SEZIONE DEL DOCUMENTO:
Frédéric Chopin: Preludi op. 28 – Introduzione

FredericChopinI Preludi per solo pianoforte sono un’opera di Frédéric Chopin (1810 – 1849).

Raggruppati sotto il numero d’opera 28, questi ventiquattro brevi brani (che hanno una durata che va dai 30 secondi ad un massimo di 5 minuti), sono scritti ognuno in una tonalità diversa seguendo il cosiddetto circolo delle quinte: ogni preludio in tonalità maggiore è seguito da un preludio nella sua tonalità relativa minore e le tonalità sono a distanza di quinta l’una dall’altra.

Ed è proprio questa concatenazione tonale che crea prima di tutto l’unità dell’opera, rendendo questi preludi indivisibili e uniti gli uni agli altri.

Chopin ha anche composto due altri preludi al di fuori dell’opera 28: il preludio in do diesis minore op. 45 ed un preludio postumo.

ESERCIZI:
1 > Elenca tutte le composizioni di Chopin nominate nella sezione sui Preludi.
2 > Per favore, trascrivi dalla sezione il passo che comincia con "Raggruppati sotto il" e prosegue fino a "uni agli altri.".
Le voci che vengono dopo sono materiale separato dalla sezione.

DATI DI PARTENZA:
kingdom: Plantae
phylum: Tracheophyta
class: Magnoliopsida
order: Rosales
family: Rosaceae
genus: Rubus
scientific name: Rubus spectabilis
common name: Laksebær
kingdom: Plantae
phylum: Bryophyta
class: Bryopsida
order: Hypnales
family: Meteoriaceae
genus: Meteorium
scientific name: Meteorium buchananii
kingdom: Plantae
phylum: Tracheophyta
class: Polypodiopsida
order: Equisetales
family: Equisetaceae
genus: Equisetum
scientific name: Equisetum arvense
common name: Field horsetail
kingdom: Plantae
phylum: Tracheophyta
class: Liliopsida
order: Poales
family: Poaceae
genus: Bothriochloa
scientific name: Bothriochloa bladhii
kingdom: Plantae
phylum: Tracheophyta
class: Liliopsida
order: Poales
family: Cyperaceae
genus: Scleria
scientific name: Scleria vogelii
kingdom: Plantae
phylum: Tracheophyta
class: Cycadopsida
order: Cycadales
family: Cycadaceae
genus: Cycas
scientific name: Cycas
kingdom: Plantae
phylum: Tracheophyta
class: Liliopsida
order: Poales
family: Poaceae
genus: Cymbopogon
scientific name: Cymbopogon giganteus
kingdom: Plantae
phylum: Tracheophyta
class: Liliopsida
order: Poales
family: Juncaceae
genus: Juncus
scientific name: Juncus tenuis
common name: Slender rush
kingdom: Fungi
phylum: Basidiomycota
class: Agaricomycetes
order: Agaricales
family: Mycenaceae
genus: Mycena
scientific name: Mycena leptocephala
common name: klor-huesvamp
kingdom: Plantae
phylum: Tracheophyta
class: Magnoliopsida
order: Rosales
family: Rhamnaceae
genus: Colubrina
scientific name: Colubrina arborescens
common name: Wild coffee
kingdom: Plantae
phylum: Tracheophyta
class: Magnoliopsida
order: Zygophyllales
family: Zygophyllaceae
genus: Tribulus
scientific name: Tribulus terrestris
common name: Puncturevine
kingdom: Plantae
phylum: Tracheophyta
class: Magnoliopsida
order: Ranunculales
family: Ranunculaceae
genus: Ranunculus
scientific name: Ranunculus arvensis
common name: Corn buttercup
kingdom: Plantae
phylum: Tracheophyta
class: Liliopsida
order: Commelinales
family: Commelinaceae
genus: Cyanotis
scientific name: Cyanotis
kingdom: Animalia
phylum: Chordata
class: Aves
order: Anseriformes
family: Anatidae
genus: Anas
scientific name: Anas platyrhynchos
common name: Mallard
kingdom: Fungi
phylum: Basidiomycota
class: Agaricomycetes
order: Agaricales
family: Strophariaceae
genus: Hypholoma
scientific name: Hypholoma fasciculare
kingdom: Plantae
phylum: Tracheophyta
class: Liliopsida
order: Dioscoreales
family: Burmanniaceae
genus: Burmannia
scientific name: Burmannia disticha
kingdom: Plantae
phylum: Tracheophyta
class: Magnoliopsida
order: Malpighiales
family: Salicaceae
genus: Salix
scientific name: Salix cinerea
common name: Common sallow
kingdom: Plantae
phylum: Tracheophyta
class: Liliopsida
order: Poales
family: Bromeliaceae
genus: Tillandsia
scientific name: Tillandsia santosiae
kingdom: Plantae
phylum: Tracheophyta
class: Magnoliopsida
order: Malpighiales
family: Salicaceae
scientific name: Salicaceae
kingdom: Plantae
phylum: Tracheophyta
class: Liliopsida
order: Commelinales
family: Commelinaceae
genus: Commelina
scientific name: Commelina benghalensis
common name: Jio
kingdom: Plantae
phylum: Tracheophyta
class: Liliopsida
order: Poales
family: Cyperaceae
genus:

RISPOSTE PER ESERCIZIO:
1 > I Preludi op. 28; il preludio in do diesis minore op. 45; un preludio postumo.

2 >
Raggruppati sotto il numero d’opera 28, questi ventiquattro brevi brani (che hanno una durata che va dai 30 secondi ad un massimo di 5 minuti), sono scritti ognuno in una tonalità diversa seguendo il cosiddetto circolo delle quinte: ogni preludio in tonalità maggiore è seguito da un preludio nella sua tonalità relativa minore e le tonalità sono a distanza di quinta l’una dall’altra.

Ed è proprio questa concatenazione tonale che crea prima di tutto l’unità dell’opera, rendendo questi preludi indivisibili e uniti gli uni agli altri.